While I was sanding the tumbler and getting cranky looking for lumps and bumps everywhere (sigh), I had a few realisations:
- My need for perfection in craft gives me anxiety.
- My anxiety means that I don’t enjoy what I’m doing.
- No one said I had to enjoy resin tumblers.
- No one is expecting perfection from me.
- I shouldn’t let anxiety steal my joy.
- I’ve whinged about this on my blog multiple times already.
Ultimately, I realised I’ve completely lost my way with crafting.
I’ve forgotten why I do it.
I started with craft because I wanted to make gifts for people. I wanted to personalise things, and in my own way, show them that I love and appreciate them.
I truly believe in “it’s the thought that counts”.
When I receive gifts from people that they’ve made me, not once have I ever turned them over, looking for imperfections. That’s an asshole thing to do, right?
I’m not an asshole.
And neither are my friends and family.
So… let’s kick out the anxiety brain that’s lying to me. The voice that’s telling me that the project that I spent hours on isn’t good enough, or that they won’t like it.
I need to shift the narrative in my brain. I need to look at my project, the project that I spent hours on, and be excited about the gift.
I need to be excited for the moment that I get to show it to them, and say “look, I made this for you!”
Be gone, anxiety. You’re not stealing my joy, not today, Satan.
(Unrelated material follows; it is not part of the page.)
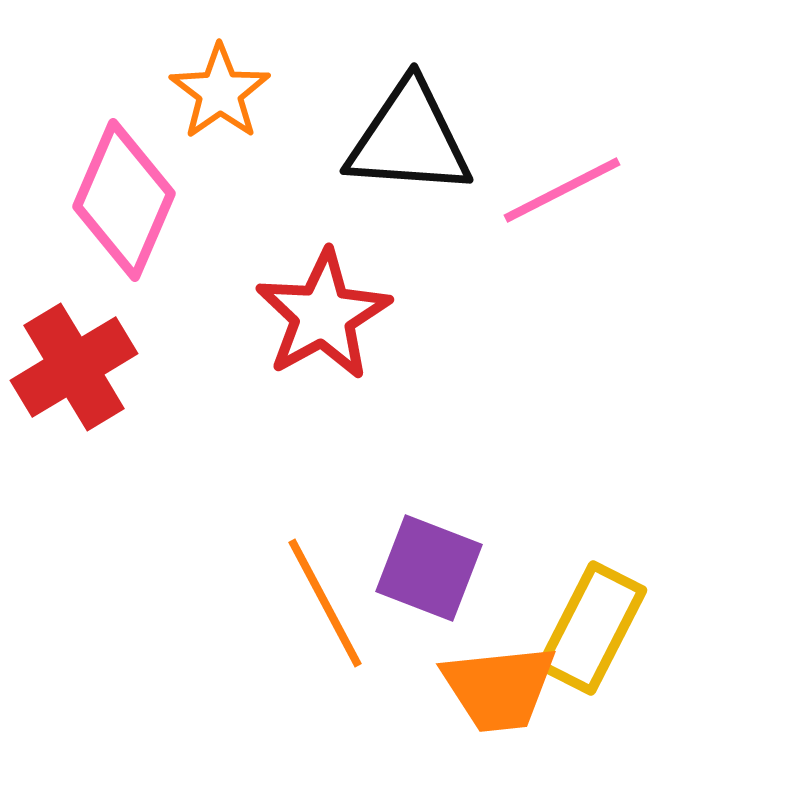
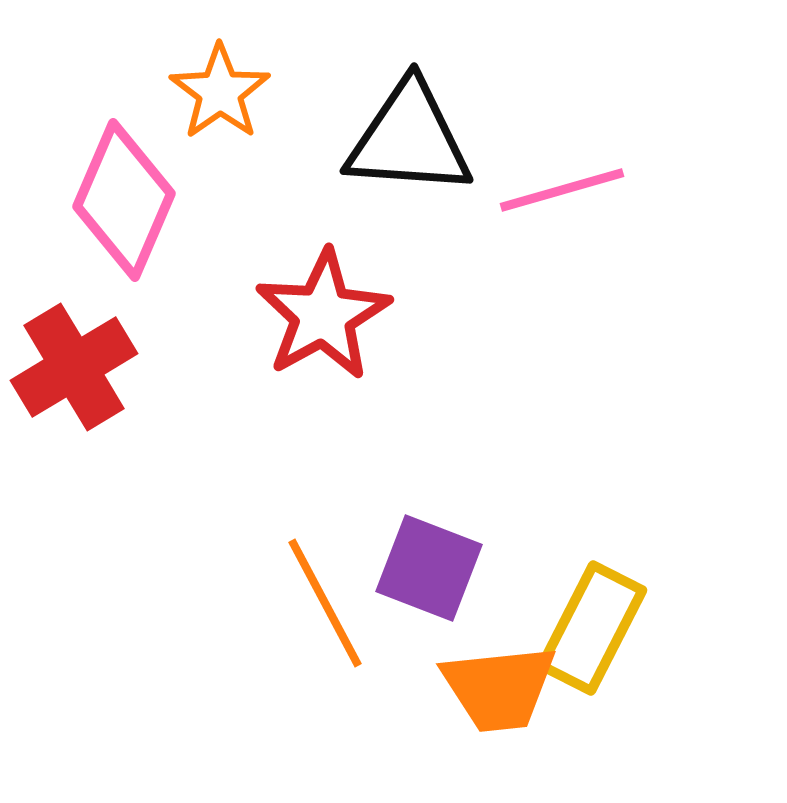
pink line: rotated 11 degrees clockwise
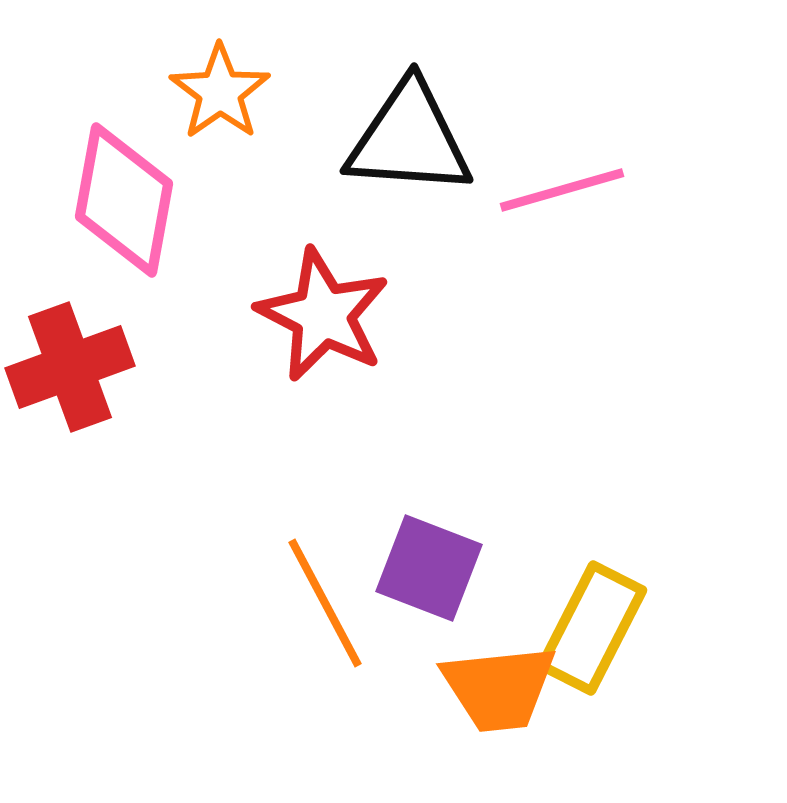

Instead, I’m going to stand back, look at what I’ve done, and be proud that I chose to spend my time celebrating loved ones. I’m going to think about how I’m so lucky to have those types of people around me to celebrate.
And I’m going to remember that I’m a work in progress. It’s why I created the 52-in-52 goal to celebrate imperfectionism.
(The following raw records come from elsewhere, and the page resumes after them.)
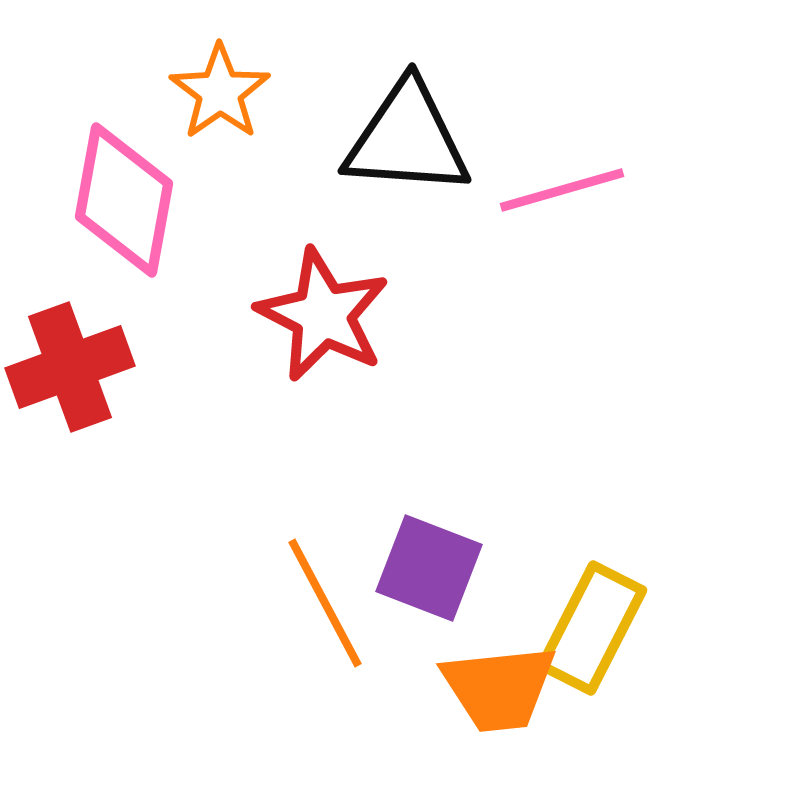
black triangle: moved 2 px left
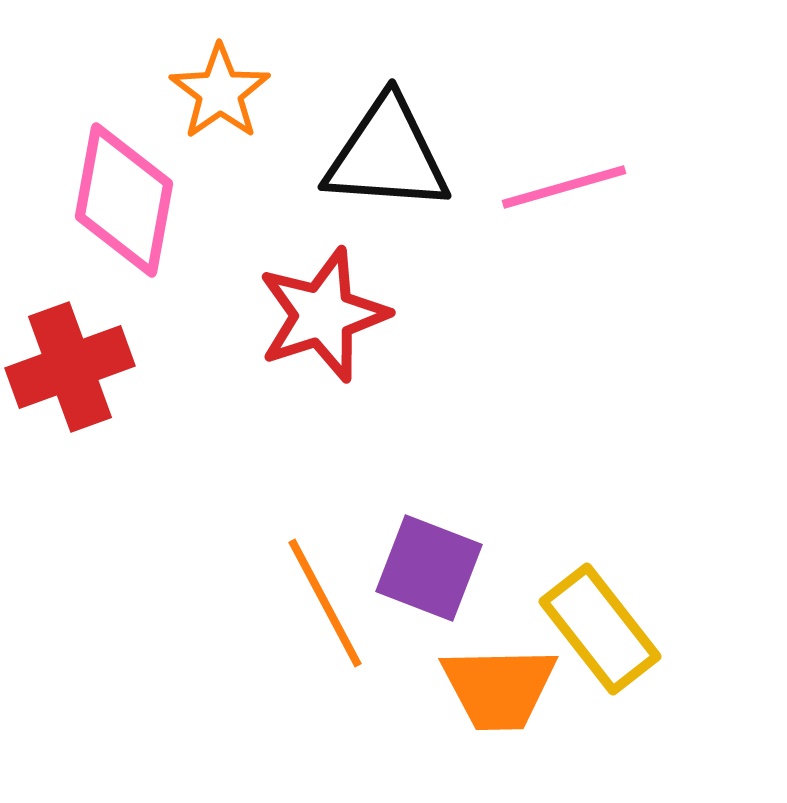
black triangle: moved 20 px left, 16 px down
pink line: moved 2 px right, 3 px up
red star: rotated 27 degrees clockwise
yellow rectangle: moved 8 px right, 1 px down; rotated 65 degrees counterclockwise
orange trapezoid: rotated 5 degrees clockwise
No matter how this project turns out, I did good.
I’m not an asshole, and neither are they.
Have you ever made someone something handmade and then almost talked yourself out of giving it to them? Or have you ever received something handmade? How did you feel when you received it?
Update:
After I wrote this post, I went and cleaned the bathroom, and wrote some updates in my planner.
Then I went back and looked at the tumbler, drying on the turning device.
What a difference 30 minutes makes, along with writing a cranky blog post to get my thoughts out of my head.
I can now see that if someone gave that to me, I would be stoked. Sure, I can see the imperfections in it, but they are insignificant compared to the rest of it. I truly am now excited to gift this to someone!
To you, thanks for reading my cranky posts, and I promise that my next one will be much happier than this!